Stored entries
• • • •
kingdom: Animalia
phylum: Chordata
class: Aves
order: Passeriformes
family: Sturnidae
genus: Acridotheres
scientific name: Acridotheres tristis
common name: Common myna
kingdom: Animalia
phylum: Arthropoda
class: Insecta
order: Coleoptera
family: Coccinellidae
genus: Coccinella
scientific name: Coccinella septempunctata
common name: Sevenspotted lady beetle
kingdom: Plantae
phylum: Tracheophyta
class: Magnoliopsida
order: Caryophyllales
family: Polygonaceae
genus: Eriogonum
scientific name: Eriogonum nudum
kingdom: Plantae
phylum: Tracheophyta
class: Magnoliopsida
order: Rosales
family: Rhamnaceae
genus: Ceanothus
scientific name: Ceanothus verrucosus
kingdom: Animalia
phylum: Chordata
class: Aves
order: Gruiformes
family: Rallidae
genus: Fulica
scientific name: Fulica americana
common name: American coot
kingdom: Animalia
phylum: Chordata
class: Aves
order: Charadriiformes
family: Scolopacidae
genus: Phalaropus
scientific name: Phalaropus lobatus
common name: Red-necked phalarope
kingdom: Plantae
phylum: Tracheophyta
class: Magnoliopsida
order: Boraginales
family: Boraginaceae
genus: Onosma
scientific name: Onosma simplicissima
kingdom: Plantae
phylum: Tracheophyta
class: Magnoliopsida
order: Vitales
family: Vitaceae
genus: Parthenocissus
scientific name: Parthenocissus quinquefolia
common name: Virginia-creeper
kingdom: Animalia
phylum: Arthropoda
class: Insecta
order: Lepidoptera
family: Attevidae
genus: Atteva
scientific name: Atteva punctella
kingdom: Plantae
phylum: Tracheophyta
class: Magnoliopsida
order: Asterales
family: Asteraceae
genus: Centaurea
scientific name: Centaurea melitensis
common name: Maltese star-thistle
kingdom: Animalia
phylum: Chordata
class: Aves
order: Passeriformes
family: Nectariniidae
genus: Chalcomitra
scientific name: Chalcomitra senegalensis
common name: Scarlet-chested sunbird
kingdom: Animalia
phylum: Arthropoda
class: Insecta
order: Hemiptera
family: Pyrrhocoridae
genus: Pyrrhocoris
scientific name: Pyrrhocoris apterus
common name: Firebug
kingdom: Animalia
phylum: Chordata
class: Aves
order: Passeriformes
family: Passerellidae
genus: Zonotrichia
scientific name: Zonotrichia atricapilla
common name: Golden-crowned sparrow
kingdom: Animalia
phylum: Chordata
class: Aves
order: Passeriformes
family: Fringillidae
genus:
• • • •
- Requirements: Output all of the lines above as a JSON list of strings, with one string for each line and any blank lines omitted.

- Problem solution:
[
  "kingdom: Animalia",
  "phylum: Chordata",
  "class: Aves",
  "order: Passeriformes",
  "family: Sturnidae",
  "genus: Acridotheres",
  "scientific name: Acridotheres tristis",
  "common name: Common myna",
  "kingdom: Animalia",
  "phylum: Arthropoda",
  "class: Insecta",
  "order: Coleoptera",
  "family: Coccinellidae",
  "genus: Coccinella",
  "scientific name: Coccinella septempunctata",
  "common name: Sevenspotted lady beetle",
  "kingdom: Plantae",
  "phylum: Tracheophyta",
  "class: Magnoliopsida",
  "order: Caryophyllales",
  "family: Polygonaceae",
  "genus: Eriogonum",
  "scientific name: Eriogonum nudum",
  "kingdom: Plantae",
  "phylum: Tracheophyta",
  "class: Magnoliopsida",
  "order: Rosales",
  "family: Rhamnaceae",
  "genus: Ceanothus",
  "scientific name: Ceanothus verrucosus",
  "kingdom: Animalia",
  "phylum: Chordata",
  "class: Aves",
  "order: Gruiformes",
  "family: Rallidae",
  "genus: Fulica",
  "scientific name: Fulica americana",
  "common name: American coot",
  "kingdom: Animalia",
  "phylum: Chordata",
  "class: Aves",
  "order: Charadriiformes",
  "family: Scolopacidae",
  "genus: Phalaropus",
  "scientific name: Phalaropus lobatus",
  "common name: Red-necked phalarope",
  "kingdom: Plantae",
  "phylum: Tracheophyta",
  "class: Magnoliopsida",
  "order: Boraginales",
  "family: Boraginaceae",
  "genus: Onosma",
  "scientific name: Onosma simplicissima",
  "kingdom: Plantae",
  "phylum: Tracheophyta",
  "class: Magnoliopsida",
  "order: Vitales",
  "family: Vitaceae",
  "genus: Parthenocissus",
  "scientific name: Parthenocissus quinquefolia",
  "common name: Virginia-creeper",
  "kingdom: Animalia",
  "phylum: Arthropoda",
  "class: Insecta",
  "order: Lepidoptera",
  "family: Attevidae",
  "genus: Atteva",
  "scientific name: Atteva punctella",
  "kingdom: Plantae",
  "phylum: Tracheophyta",
  "class: Magnoliopsida",
  "order: Asterales",
  "family: Asteraceae",
  "genus: Centaurea",
  "scientific name: Centaurea melitensis",
  "common name: Maltese star-thistle",
  "kingdom: Animalia",
  "phylum: Chordata",
  "class: Aves",
  "order: Passeriformes",
  "family: Nectariniidae",
  "genus: Chalcomitra",
  "scientific name: Chalcomitra senegalensis",
  "common name: Scarlet-chested sunbird",
  "kingdom: Animalia",
  "phylum: Arthropoda",
  "class: Insecta",
  "order: Hemiptera",
  "family: Pyrrhocoridae",
  "genus: Pyrrhocoris",
  "scientific name: Pyrrhocoris apterus",
  "common name: Firebug",
  "kingdom: Animalia",
  "phylum: Chordata",
  "class: Aves",
  "order: Passeriformes",
  "family: Passerellidae",
  "genus: Zonotrichia",
  "scientific name: Zonotrichia atricapilla",
  "common name: Golden-crowned sparrow",
  "kingdom: Animalia",
  "phylum: Chordata",
  "class: Aves",
  "order: Passeriformes",
  "family: Fringillidae",
  "genus:"
]